Kurdish leaders at a ceremony on Monday for 371 victims of former Iraqi president Saddam Hussein's genocide campaign demanded redress from the Iraqi government, while families of the dead urged that those responsible be hanged.
The 371 coffins, draped in Kurdish flags, were laid out in rows at the Sami al-Rahman park in Arbil, capital of Iraq's autonomous Kurdish region, for the ceremony attended by political leaders and families of victims.

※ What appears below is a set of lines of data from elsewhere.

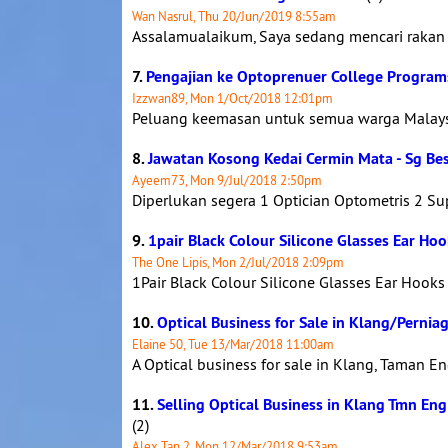
Wan Nasrul, Thu 20/Jun/2019 8:55am
Assalamualaikum, Saya sedang mencari rakan b
7.
Pengajian ke Optoprenuer College Program
Izzwan89, Mon 1/Oct/2018 12:01pm
Peluang keemasan untuk semua warga Malaysi
8.
Jawatan Kosong Kedai Cermin Mata - Sg Be
Ayeem73, Mon 9/Jul/2018 2:50pm
Diperlukan segera 1 Optician Optometris 2 Sup
9.
1pair Black Colour Silicone Glasses Ear Ho
The One Lipis, Mon 2/Jul/2018 2:09pm
1Pair Black Colour Silicone Glasses Ear Hoo
10.
Optical Business for Sale in Klang/Pernia
Elaine 50, Tue 13/Mar/2018 11:00am
A Optical business for sale in Klang, Taman En
11.
Selling Optical Business in Klang Tmn En
(2)
Alex Tan 2, Mon 12/Mar/2018 9:53am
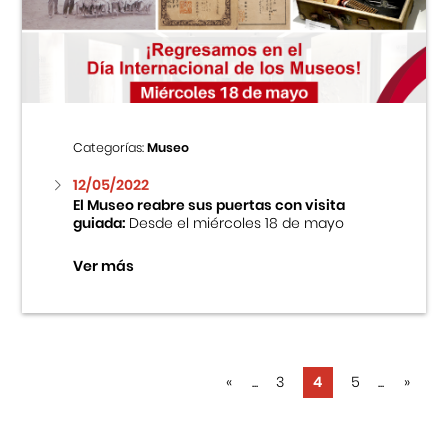
Categorías:
Museo
12/05/2022
El Museo reabre sus puertas con visita
guiada:
Desde el miércoles 18 de mayo
Ver más
«
...
3
4
5
...
»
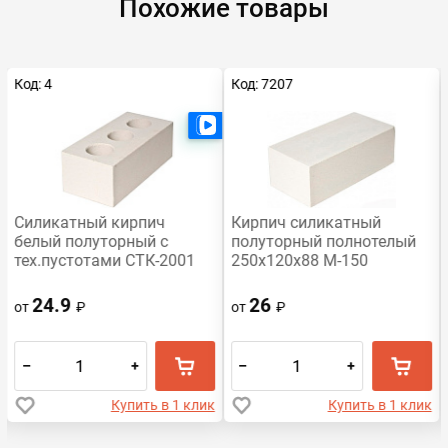
Похожие товары
Код: 4
Код: 7207
Есть видео
Силикатный кирпич
Кирпич силикатный
белый полуторный с
полуторный полнотелый
тех.пустотами СТК-2001
250х120х88 М-150
СТК-2001
24.9
26
от
₽
от
₽
–
+
–
+
Купить в 1 клик
Купить в 1 клик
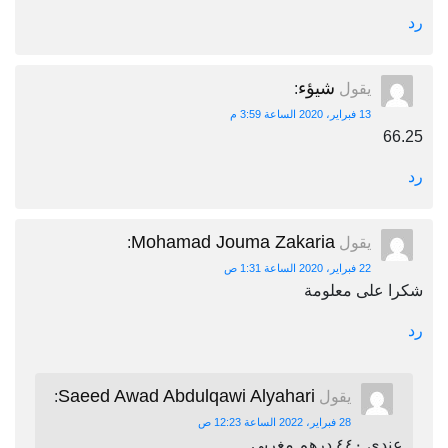
رد
شيؤء
يقول
:
13 فبراير، 2020 الساعة 3:59 م
66.25
رد
Mohamad Jouma Zakaria
يقول
:
22 فبراير، 2020 الساعة 1:31 ص
شكرا على معلومة
رد
Saeed Awad Abdulqawi Alyahari
يقول
:
28 فبراير، 2022 الساعة 12:23 ص
عندي ٤٤٠ درهم مغربي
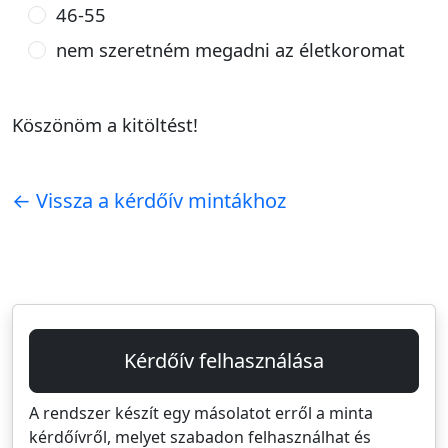
46-55
nem szeretném megadni az életkoromat
Köszönöm a kitöltést!
← Vissza a kérdőív mintákhoz
Kérdőív felhasználása
A rendszer készít egy másolatot erről a minta
kérdőívről, melyet szabadon felhasználhat és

The coffins contained the remains of the victims of the brutal 1988 Anfal -- or "Spoils of War" -- campaign carried out by Saddam's forces in which 182,000 ethnic Kurds are estimated to have died.
PHOTO: AFP
The 371 bodies were found in four mass graves near the cities of Mosul, Dohuk and Sulaimaniyah in the north and Samawa in the south since 2004 and have been positively identified.
They are to be buried at a cemetery during a ceremony today in Sulaimaniyah.
"This ceremony makes us feel pain but at the same time happiness because they are back in their fatherland," Kurdish President Massud Barzani told the ceremony, referring to the 371 victims.
"We want guarantees that these kinds of crimes will not target our people ever again," he said.
"We want redress for the families of the victims from the Iraqi government," he added. "We also want the search to continue for the remains of those still missing."
Family members demanded that those convicted of taking part in the genocide be put to death.
"The decision of the court must be carried out quickly," said Rahman Mohammed Beirut, 56, whose husband and daughter were killed in the genocide.
"We want justice to be done," she said, holding a picture of her daughter, whose body has never been found.
One of the chief architects of the slaughter, Ali Hassan al-Majid -- widely known as "Chemical Ali" for his use of poisonous gas against the Kurds -- is in US military custody in Baghdad awaiting execution, along with two other former henchmen of Saddam.
Majid, former defense minister Sultan Hashim al-Tai and Hussein Rashid al-Tikriti, the former armed forces deputy chief of operations, were all convicted of playing a key role in the genocide and were sentenced to death on June 24.
But the US military, which is holding the three condemned men, says that they will be handed over for execution only after a legal row between some of Iraq's highest ranking officials is resolved.